Malaysia's anti-gay camp violates law says minister
A camp set up to correct the effeminate behaviour of Muslim schoolboys violates the law and should be abolished, says Malaysia's women's minister.
Sixty-six schoolboys identified by teachers as effeminate began counselling this week to discourage them from being gay.
They are undergoing four days of religious and physical education.
An education official said the camp was meant to guide the boys back "to a proper path in life".
But the women's minister, Shahrizat Abdul Jalil, said singling out these children based on perceived feminine mannerisms was traumatising and harmful to their mental health.
The camp violates the Child Act, which protects children without prejudice, she said.
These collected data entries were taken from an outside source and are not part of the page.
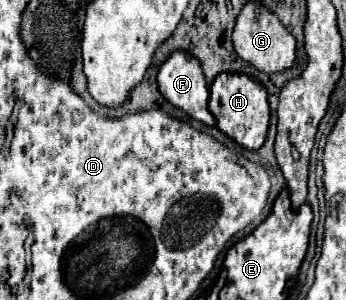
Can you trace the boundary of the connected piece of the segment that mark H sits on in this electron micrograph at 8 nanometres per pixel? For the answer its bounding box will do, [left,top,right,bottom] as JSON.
[210,74,270,150]

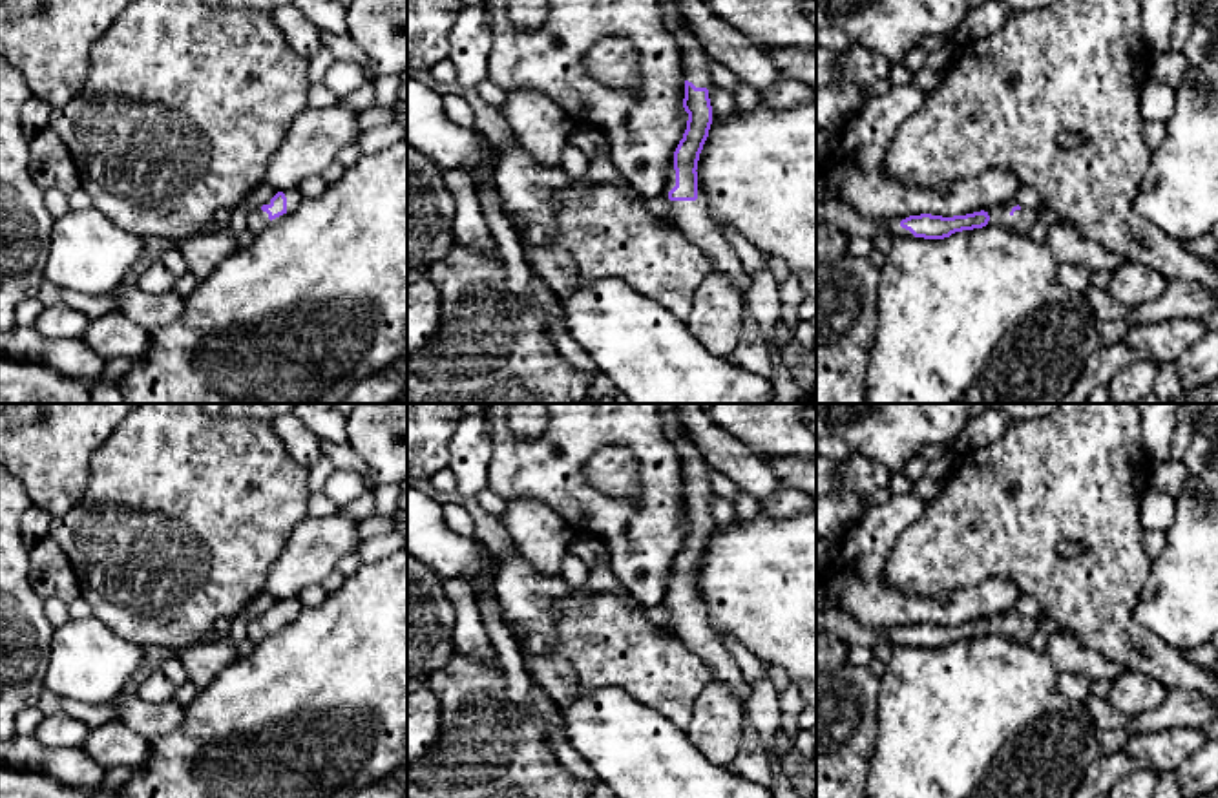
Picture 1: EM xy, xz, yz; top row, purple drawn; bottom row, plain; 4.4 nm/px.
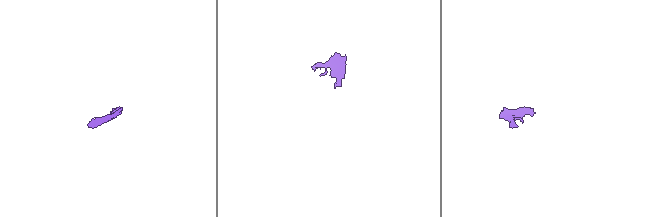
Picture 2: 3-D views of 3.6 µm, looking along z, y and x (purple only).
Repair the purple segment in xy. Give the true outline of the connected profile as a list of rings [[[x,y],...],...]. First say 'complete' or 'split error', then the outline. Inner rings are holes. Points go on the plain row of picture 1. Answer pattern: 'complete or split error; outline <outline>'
split error; outline [[[298,597],[278,601],[270,610],[248,625],[247,637],[257,645],[268,634],[278,632],[287,623],[292,623],[299,615],[301,608],[303,603]]]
Gay rights groups have also criticised the measure, saying it promotes homophobia in the Muslim-majority country where gay sex is still illegal.
The schoolboys allegedly displayed "feminine mannerisms" - though educators in the conservative state of Terengganu did not detail what they were, the BBC's Jennifer Pak reports from Kuala Lumpur.
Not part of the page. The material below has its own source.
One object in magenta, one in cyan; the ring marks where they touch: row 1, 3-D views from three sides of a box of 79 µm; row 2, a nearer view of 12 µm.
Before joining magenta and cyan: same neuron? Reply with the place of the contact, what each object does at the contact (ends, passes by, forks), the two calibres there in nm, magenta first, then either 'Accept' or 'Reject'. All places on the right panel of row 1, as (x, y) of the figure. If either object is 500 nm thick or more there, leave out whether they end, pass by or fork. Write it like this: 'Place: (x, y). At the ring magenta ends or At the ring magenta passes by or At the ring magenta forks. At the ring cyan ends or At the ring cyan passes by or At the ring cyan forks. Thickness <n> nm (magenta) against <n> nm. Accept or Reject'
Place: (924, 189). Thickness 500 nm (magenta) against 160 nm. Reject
State officials say that, if left unchecked, the students - aged between 13 and 17 - could end up gay or transsexual.
They blame parents for encouraging boys to develop feminine traits, by dressing them up in girls' clothing at a young age.
Terengganu state's education director, Razali Daud, said the students were invited to join the camp and were not compelled to do so.
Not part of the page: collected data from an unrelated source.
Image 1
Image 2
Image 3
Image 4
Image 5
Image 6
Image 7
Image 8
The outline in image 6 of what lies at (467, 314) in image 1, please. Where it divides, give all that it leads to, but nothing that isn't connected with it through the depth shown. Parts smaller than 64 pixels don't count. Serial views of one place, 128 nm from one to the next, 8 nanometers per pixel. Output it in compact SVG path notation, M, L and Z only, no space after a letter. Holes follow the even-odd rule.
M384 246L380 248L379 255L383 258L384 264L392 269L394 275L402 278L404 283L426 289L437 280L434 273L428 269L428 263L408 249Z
"As educators, we have to do something about it before the young ones misunderstand people and reach the point of no return," he was quoted as saying by the New Straits Times.
Mr Razali says although homosexuals and transvestites exist in Malaysia, the authorities want to limit their number.
Gay sex is illegal in Malaysia and homosexuals say they face discrimination from government policies such as a law that makes sodomy punishable by 20 years in prison.
Activists say it is appalling that educators are persecuting children for expressing their personalities and identities.
The Joint Action Group for Gender Equality said "corrective boot camps" violate the rights of people who are perceived as different.
"It should be strongly opposed and challenged as it promotes homophobia and prejudice," the group said in a statement.
"We should send a clear message to institutions that they have no business meddling with an individual's identity and personal preference."
A campaigner for sexual rights, Pang Khee Teik, described the camp as outrageous and an example of homophobia.
"All the students will learn from these camps is that they are expected to behave a certain way," said Mr Pang, co-founder of Seksualiti Merdeka.
"And in order to avoid further ridicule, perhaps they will learn to pretend better. In the end, we are only teaching them how to be a hypocrite."